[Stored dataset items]
----------

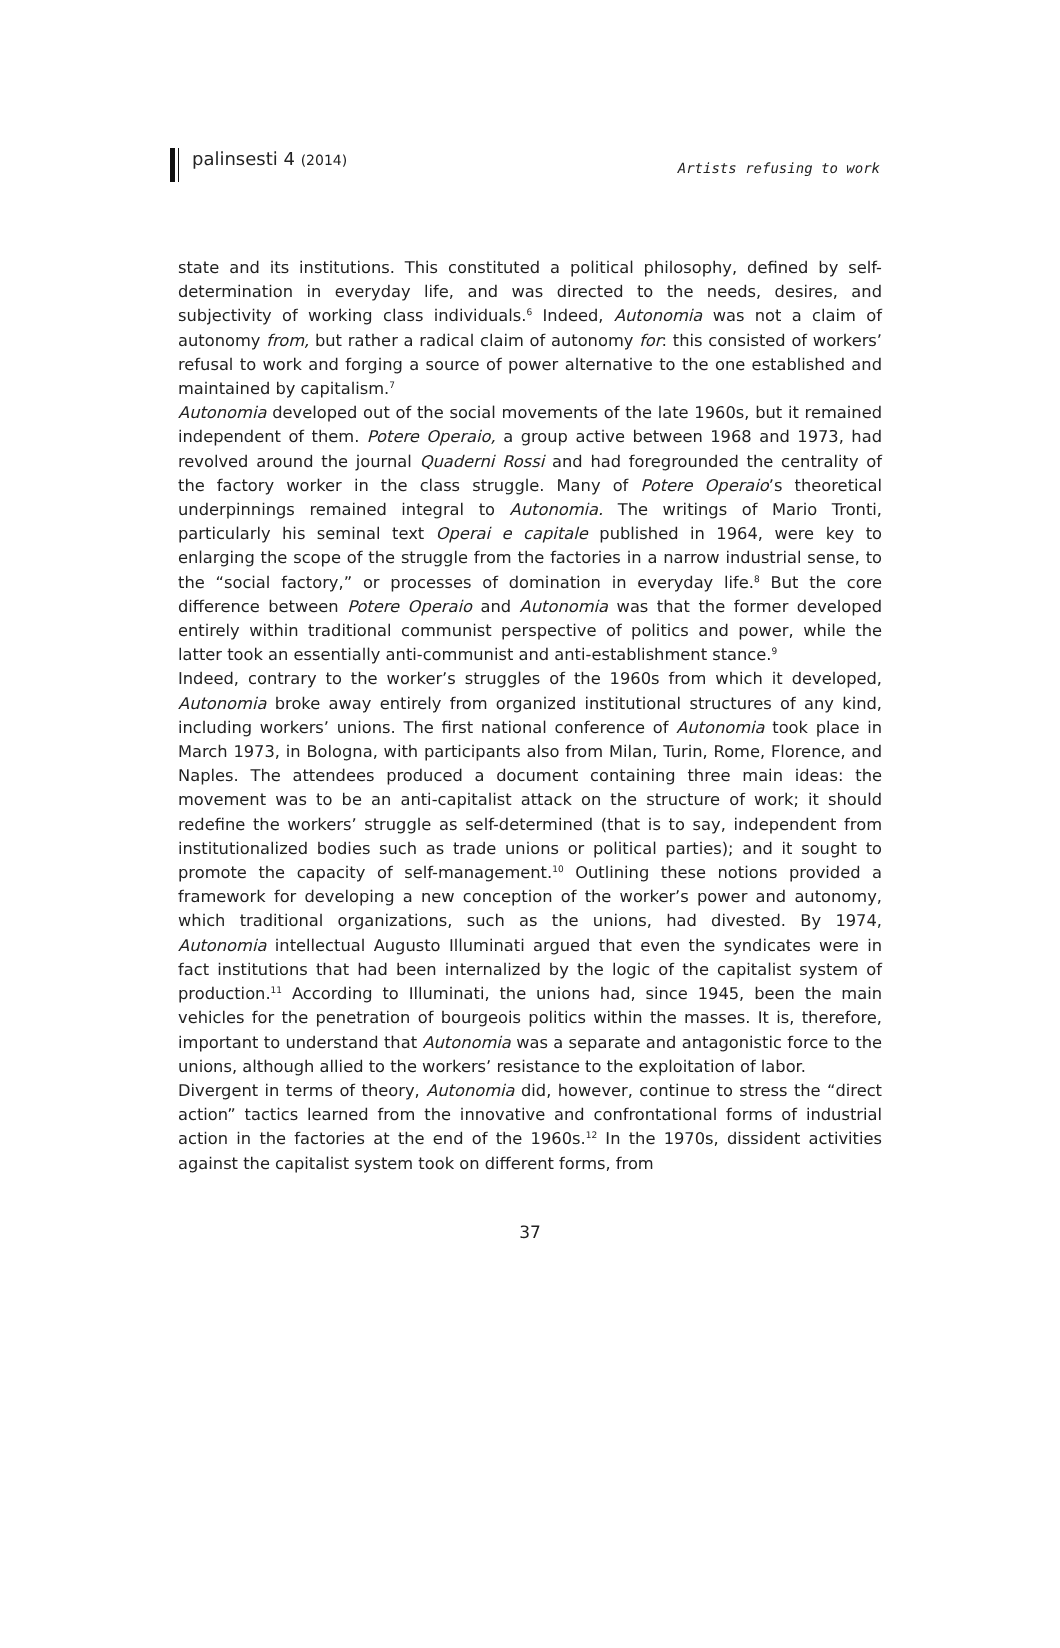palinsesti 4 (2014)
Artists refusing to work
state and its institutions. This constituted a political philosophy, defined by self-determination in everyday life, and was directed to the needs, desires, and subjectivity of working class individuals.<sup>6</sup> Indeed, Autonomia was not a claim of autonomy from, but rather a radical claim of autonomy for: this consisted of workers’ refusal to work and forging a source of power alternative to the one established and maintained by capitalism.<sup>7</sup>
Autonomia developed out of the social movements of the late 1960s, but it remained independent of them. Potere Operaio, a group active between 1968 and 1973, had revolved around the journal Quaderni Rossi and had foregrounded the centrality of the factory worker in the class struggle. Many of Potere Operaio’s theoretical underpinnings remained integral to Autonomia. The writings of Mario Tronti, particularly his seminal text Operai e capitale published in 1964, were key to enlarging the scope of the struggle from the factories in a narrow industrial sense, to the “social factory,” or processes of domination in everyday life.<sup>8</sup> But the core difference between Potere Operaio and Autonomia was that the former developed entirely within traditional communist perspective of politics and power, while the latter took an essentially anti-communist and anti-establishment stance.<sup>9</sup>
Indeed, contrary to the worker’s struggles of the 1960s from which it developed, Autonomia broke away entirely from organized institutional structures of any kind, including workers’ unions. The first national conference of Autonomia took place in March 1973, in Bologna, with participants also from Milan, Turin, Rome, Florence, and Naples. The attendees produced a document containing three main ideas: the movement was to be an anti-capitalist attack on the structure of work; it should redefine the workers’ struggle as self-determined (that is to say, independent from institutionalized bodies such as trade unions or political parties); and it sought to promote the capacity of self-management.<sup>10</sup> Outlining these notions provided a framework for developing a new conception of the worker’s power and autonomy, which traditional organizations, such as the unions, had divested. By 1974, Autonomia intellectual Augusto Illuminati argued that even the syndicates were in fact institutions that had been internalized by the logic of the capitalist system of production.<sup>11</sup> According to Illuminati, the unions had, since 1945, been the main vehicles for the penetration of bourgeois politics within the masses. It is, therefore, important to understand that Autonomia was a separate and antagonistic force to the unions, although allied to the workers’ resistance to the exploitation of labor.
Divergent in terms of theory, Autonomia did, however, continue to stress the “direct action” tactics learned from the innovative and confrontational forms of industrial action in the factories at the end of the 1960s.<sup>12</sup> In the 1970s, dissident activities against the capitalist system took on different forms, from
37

----------

### [Work item]
Set every record down again verbatim, without pictures.

### [Answer]
palinsesti 4 (2014)
Artists refusing to work
state and its institutions. This constituted a political philosophy, defined by self-determination in everyday life, and was directed to the needs, desires, and subjectivity of working class individuals.<sup>6</sup> Indeed, Autonomia was not a claim of autonomy from, but rather a radical claim of autonomy for: this consisted of workers’ refusal to work and forging a source of power alternative to the one established and maintained by capitalism.<sup>7</sup>
Autonomia developed out of the social movements of the late 1960s, but it remained independent of them. Potere Operaio, a group active between 1968 and 1973, had revolved around the journal Quaderni Rossi and had foregrounded the centrality of the factory worker in the class struggle. Many of Potere Operaio’s theoretical underpinnings remained integral to Autonomia. The writings of Mario Tronti, particularly his seminal text Operai e capitale published in 1964, were key to enlarging the scope of the struggle from the factories in a narrow industrial sense, to the “social factory,” or processes of domination in everyday life.<sup>8</sup> But the core difference between Potere Operaio and Autonomia was that the former developed entirely within traditional communist perspective of politics and power, while the latter took an essentially anti-communist and anti-establishment stance.<sup>9</sup>
Indeed, contrary to the worker’s struggles of the 1960s from which it developed, Autonomia broke away entirely from organized institutional structures of any kind, including workers’ unions. The first national conference of Autonomia took place in March 1973, in Bologna, with participants also from Milan, Turin, Rome, Florence, and Naples. The attendees produced a document containing three main ideas: the movement was to be an anti-capitalist attack on the structure of work; it should redefine the workers’ struggle as self-determined (that is to say, independent from institutionalized bodies such as trade unions or political parties); and it sought to promote the capacity of self-management.<sup>10</sup> Outlining these notions provided a framework for developing a new conception of the worker’s power and autonomy, which traditional organizations, such as the unions, had divested. By 1974, Autonomia intellectual Augusto Illuminati argued that even the syndicates were in fact institutions that had been internalized by the logic of the capitalist system of production.<sup>11</sup> According to Illuminati, the unions had, since 1945, been the main vehicles for the penetration of bourgeois politics within the masses. It is, therefore, important to understand that Autonomia was a separate and antagonistic force to the unions, although allied to the workers’ resistance to the exploitation of labor.
Divergent in terms of theory, Autonomia did, however, continue to stress the “direct action” tactics learned from the innovative and confrontational forms of industrial action in the factories at the end of the 1960s.<sup>12</sup> In the 1970s, dissident activities against the capitalist system took on different forms, from
37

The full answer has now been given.